• About this task: The word "ankle" occurs in some of the lines below; copy each of those lines.
---------- Given entries
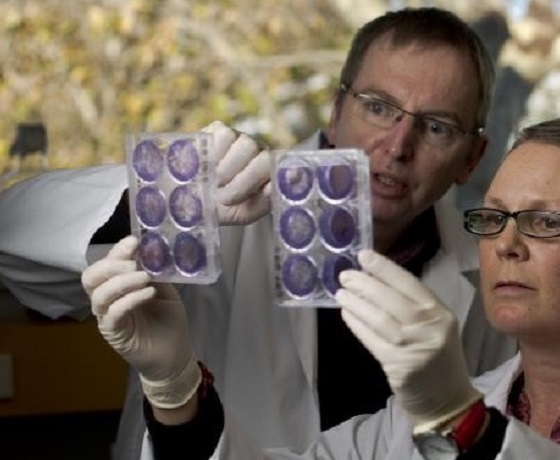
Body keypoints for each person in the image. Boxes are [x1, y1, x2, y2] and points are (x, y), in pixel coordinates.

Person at [83, 117, 560, 459]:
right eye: (493, 216)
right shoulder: (401, 429)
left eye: (546, 221)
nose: (506, 242)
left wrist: (465, 423)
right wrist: (175, 390)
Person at [0, 7, 517, 459]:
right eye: (379, 106)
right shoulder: (229, 211)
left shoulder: (493, 277)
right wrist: (176, 194)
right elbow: (13, 241)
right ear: (337, 113)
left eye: (436, 127)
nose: (398, 145)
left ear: (471, 158)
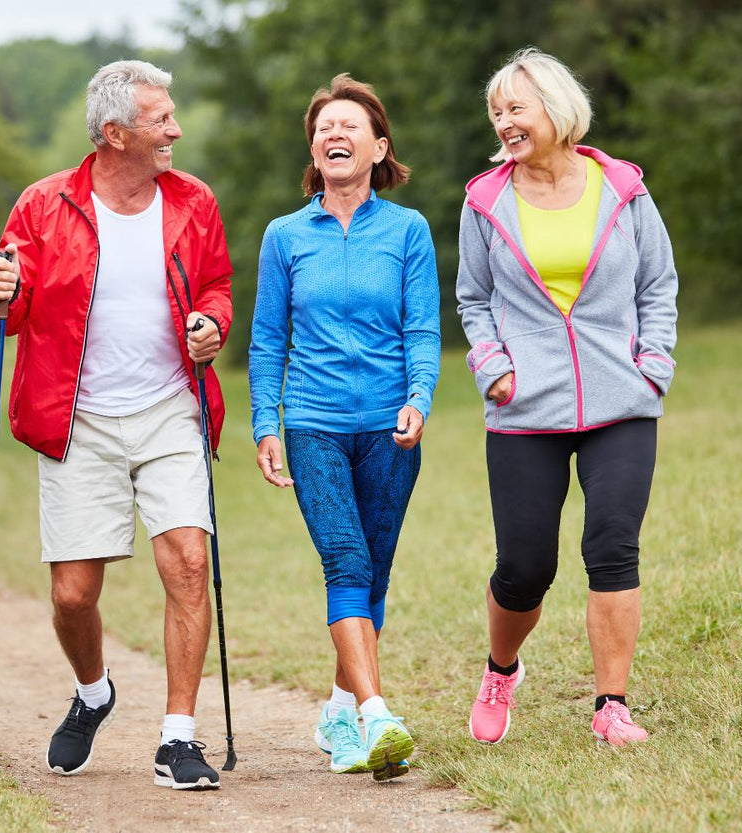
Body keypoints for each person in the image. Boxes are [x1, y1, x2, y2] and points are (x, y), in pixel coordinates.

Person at [0, 60, 232, 791]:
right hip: (76, 419)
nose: (175, 129)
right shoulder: (42, 205)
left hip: (168, 409)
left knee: (187, 558)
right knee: (73, 596)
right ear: (115, 133)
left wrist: (211, 324)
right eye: (161, 119)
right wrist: (2, 289)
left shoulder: (193, 202)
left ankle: (177, 736)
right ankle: (94, 692)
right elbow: (8, 313)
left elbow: (216, 285)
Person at [456, 48, 678, 747]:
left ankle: (611, 703)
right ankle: (501, 668)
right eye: (497, 112)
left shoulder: (624, 188)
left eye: (516, 108)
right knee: (526, 566)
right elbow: (473, 296)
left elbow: (658, 284)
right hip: (524, 406)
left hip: (621, 397)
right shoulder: (485, 201)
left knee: (613, 546)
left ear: (555, 107)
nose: (505, 122)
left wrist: (653, 365)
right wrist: (493, 366)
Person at [249, 74, 440, 780]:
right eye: (324, 125)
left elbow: (423, 326)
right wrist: (264, 422)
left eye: (349, 125)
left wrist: (420, 395)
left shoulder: (408, 230)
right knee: (345, 560)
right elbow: (269, 339)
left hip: (392, 426)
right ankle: (377, 713)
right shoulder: (285, 235)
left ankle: (339, 708)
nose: (334, 133)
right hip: (314, 422)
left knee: (374, 572)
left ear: (378, 146)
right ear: (313, 147)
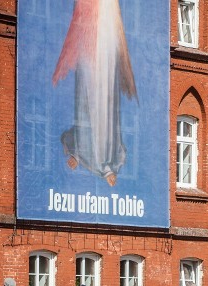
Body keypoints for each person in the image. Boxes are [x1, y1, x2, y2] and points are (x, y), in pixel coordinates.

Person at [52, 0, 137, 186]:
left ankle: (105, 162)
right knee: (85, 95)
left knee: (106, 98)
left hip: (107, 35)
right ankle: (81, 150)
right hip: (87, 33)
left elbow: (115, 12)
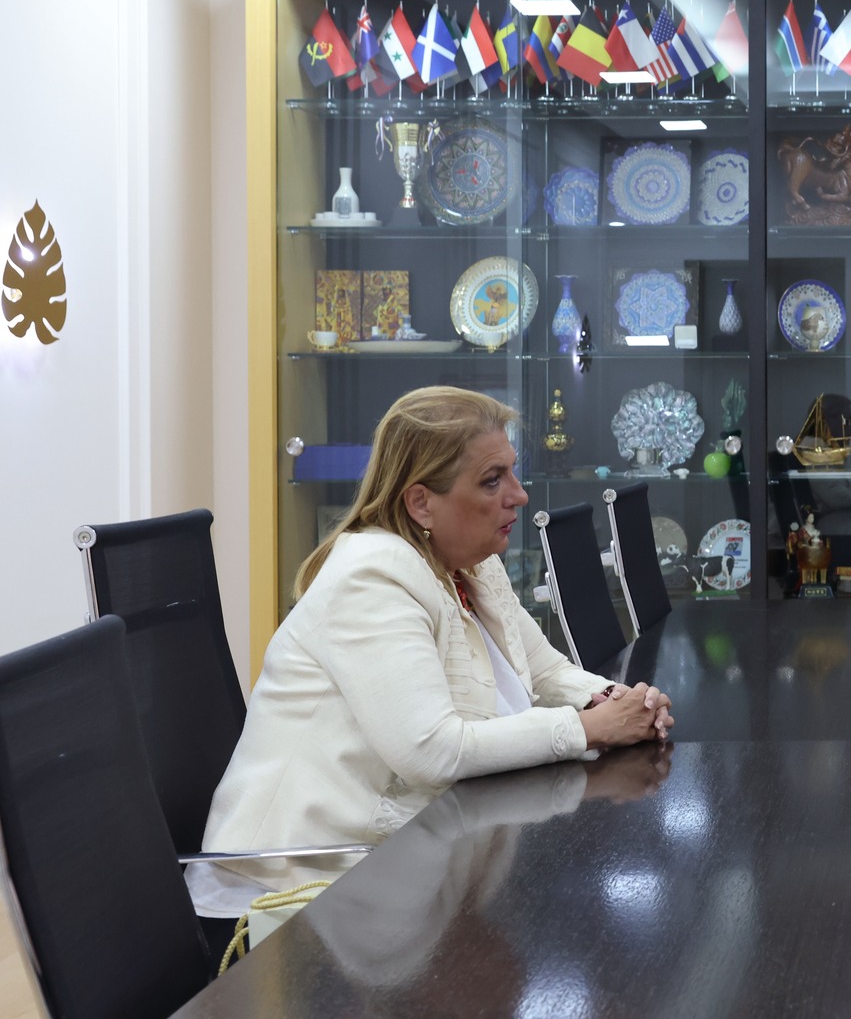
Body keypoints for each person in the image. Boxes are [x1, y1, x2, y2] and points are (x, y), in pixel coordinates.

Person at [190, 387, 673, 942]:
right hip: (301, 894)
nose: (518, 495)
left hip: (404, 866)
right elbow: (431, 752)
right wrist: (589, 728)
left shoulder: (470, 562)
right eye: (492, 481)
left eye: (512, 473)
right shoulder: (372, 578)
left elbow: (544, 671)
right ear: (421, 503)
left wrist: (615, 700)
--------------------
• Written answer:
left ankle: (177, 736)
right ankle: (94, 692)
left ankle: (611, 703)
right ankle: (501, 668)
right ankle: (377, 713)
left ankle: (339, 708)
left ankle: (105, 162)
right ankle: (81, 150)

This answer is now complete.